I'm indexing a bunch of CSV files provided by an external vendor over ftp ( mapped or synched to my local drive ) there may be duplicate rows across different files. the requirement is to take the row from the file with the latest timestamp. I can achieve this by either:
a) ensuring that the order in which splunk indexes my data is in the same order of the file timstamps. can someone suggest how I can do this without having to rewrite in a script the entire 'scan directory for updated files' logic that splunk nicely provides?

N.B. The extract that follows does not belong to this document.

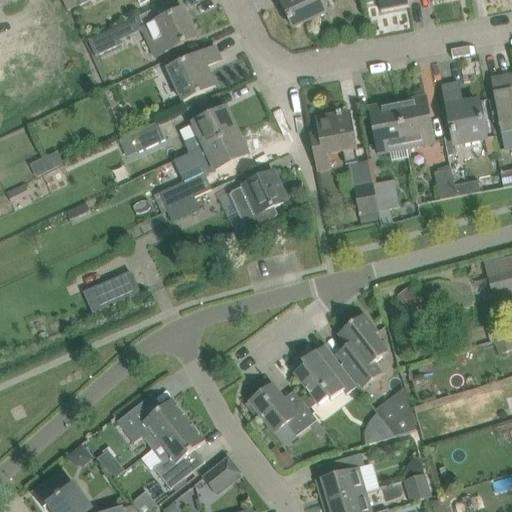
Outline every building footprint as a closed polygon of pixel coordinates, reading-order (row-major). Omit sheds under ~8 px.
[(71,0),(75,9),(92,0),(71,0)] [(288,0),(282,3),(289,18),(288,18),(290,22),(291,21),(294,29),(325,14),(318,0),(288,0)] [(407,0),(365,0),(367,5),(380,2),(381,12),(409,7),(407,0)] [(167,4),(137,17),(142,29),(143,31),(155,58),(179,47),(198,39),(184,10),(172,15),(167,4)] [(95,58),(121,45),(114,29),(88,41),(95,58)] [(26,30),(0,38),(0,91),(42,78),(26,30)] [(183,103),(198,96),(216,87),(207,68),(221,61),(215,48),(168,71),(183,103)] [(511,76),(491,80),(495,100),(504,150),(511,149),(511,76)] [(459,86),(444,89),(448,109),(454,139),(456,146),(486,140),(485,132),(479,103),(463,106),(459,86)] [(426,98),(398,104),(406,144),(420,141),(421,146),(434,144),(426,98)] [(370,109),(374,129),(379,154),(392,152),(391,147),(406,144),(398,104),(370,109)] [(185,145),(190,155),(237,133),(226,109),(193,125),(199,137),(185,145)] [(317,172),(330,169),(327,155),(344,152),(346,166),(358,164),(353,133),(349,113),(342,114),(337,114),(337,115),(317,119),(320,131),(310,133),(317,172)] [(137,154),(165,141),(157,123),(129,137),(137,154)] [(190,155),(173,162),(183,183),(187,182),(208,172),(214,169),(215,171),(215,172),(230,165),(248,156),(237,133),(190,155)] [(37,179),(65,165),(59,152),(31,166),(37,179)] [(359,217),(379,213),(373,186),(368,163),(350,166),(359,217)] [(458,198),(455,186),(452,171),(435,174),(441,201),(458,198)] [(503,189),(511,187),(511,171),(500,174),(503,189)] [(183,183),(159,194),(167,212),(195,199),(216,189),(208,172),(187,182),(183,183)] [(231,194),(248,231),(276,218),(272,209),(287,202),(274,173),(243,187),(244,188),(231,194)] [(395,182),(374,186),(379,213),(382,228),(393,224),(390,211),(394,210),(400,209),(396,189),(395,182)] [(478,182),(455,186),(458,198),(480,194),(478,182)] [(25,185),(7,194),(11,204),(30,195),(25,185)] [(173,224),(200,211),(195,199),(167,212),(173,224)] [(70,222),(90,213),(86,204),(66,213),(70,222)] [(504,257),(484,262),(488,277),(491,296),(511,290),(511,257),(505,259),(504,257)] [(126,302),(142,295),(132,274),(116,281),(126,302)] [(422,305),(410,288),(398,297),(410,314),(422,305)] [(378,334),(377,332),(364,316),(339,335),(348,347),(337,355),(343,363),(355,379),(364,389),(383,375),(375,364),(389,354),(375,336),(378,334)] [(490,343),(511,335),(511,329),(507,331),(504,324),(486,330),(490,343)] [(499,356),(511,351),(511,335),(490,343),(494,342),(499,356)] [(294,374),(307,390),(311,396),(317,404),(319,406),(329,398),(331,402),(344,392),(347,396),(358,388),(330,352),(321,359),(316,353),(302,363),(304,367),(294,374)] [(273,386),(246,406),(256,420),(257,421),(261,417),(275,435),(287,425),(296,437),(310,426),(310,425),(317,421),(309,410),(303,403),(300,399),(290,407),(273,386)] [(311,396),(303,403),(309,410),(317,404),(311,396)] [(160,445),(189,422),(173,401),(151,418),(141,406),(125,418),(118,424),(135,445),(143,439),(153,451),(160,445)] [(387,427),(396,438),(418,431),(412,409),(387,427)] [(171,491),(178,486),(194,473),(184,460),(206,443),(189,422),(160,445),(168,455),(160,461),(162,464),(154,470),(171,491)] [(375,436),(375,444),(396,438),(387,427),(384,423),(378,429),(375,436)] [(285,471),(295,465),(287,451),(276,458),(285,471)] [(102,466),(113,457),(109,452),(97,461),(102,466)] [(327,496),(329,504),(366,493),(359,470),(365,468),(361,455),(337,462),(340,475),(317,482),(322,498),(327,496)] [(424,475),(421,461),(413,458),(402,477),(406,480),(424,475)] [(216,495),(241,475),(229,459),(204,479),(216,495)] [(76,486),(72,488),(62,475),(50,484),(34,496),(45,511),(48,508),(51,511),(123,511),(121,508),(107,511),(91,511),(94,510),(92,508),(76,486)] [(404,482),(411,504),(432,498),(426,476),(404,482)] [(371,511),(366,493),(329,504),(331,511),(371,511)] [(441,511),(439,502),(425,506),(426,511),(441,511)]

b) Can I add an extra field 'fileTimeStamp'? how would I specify this into my props.conf?
c) lookup the file timestamps as a 'lookup' at search time. but if a file is newly updated at search time, but it has not been indexed yet, I may see misleading results.
suggestions please?
No you cannot selectively ask splunk to monitor a part of a file, or the order of them.
A) the simple solution is a dedup in the events.
source=mypath/to/my/folder/* | dedup _raw
see http://docs.splunk.com/Documentation/Splunk/5.0.3/SearchReference/dedup
B ) No. the mod time of the file is not indexed. The closest you have is the _indextime (when the events is received at the indexer)
A solution is to index all and to use the timestamp of the events:
source=mypath/to/my/folder/* | stats latest(_raw) AS _raw by source
or the indextime
source=mypath/to/my/folder/* | eval oldtime=_time | eval _time=_indextime | stats latest(oldtime) AS oldtime latest(_raw) AS _raw by source
C) use the _indextime for the same purpose.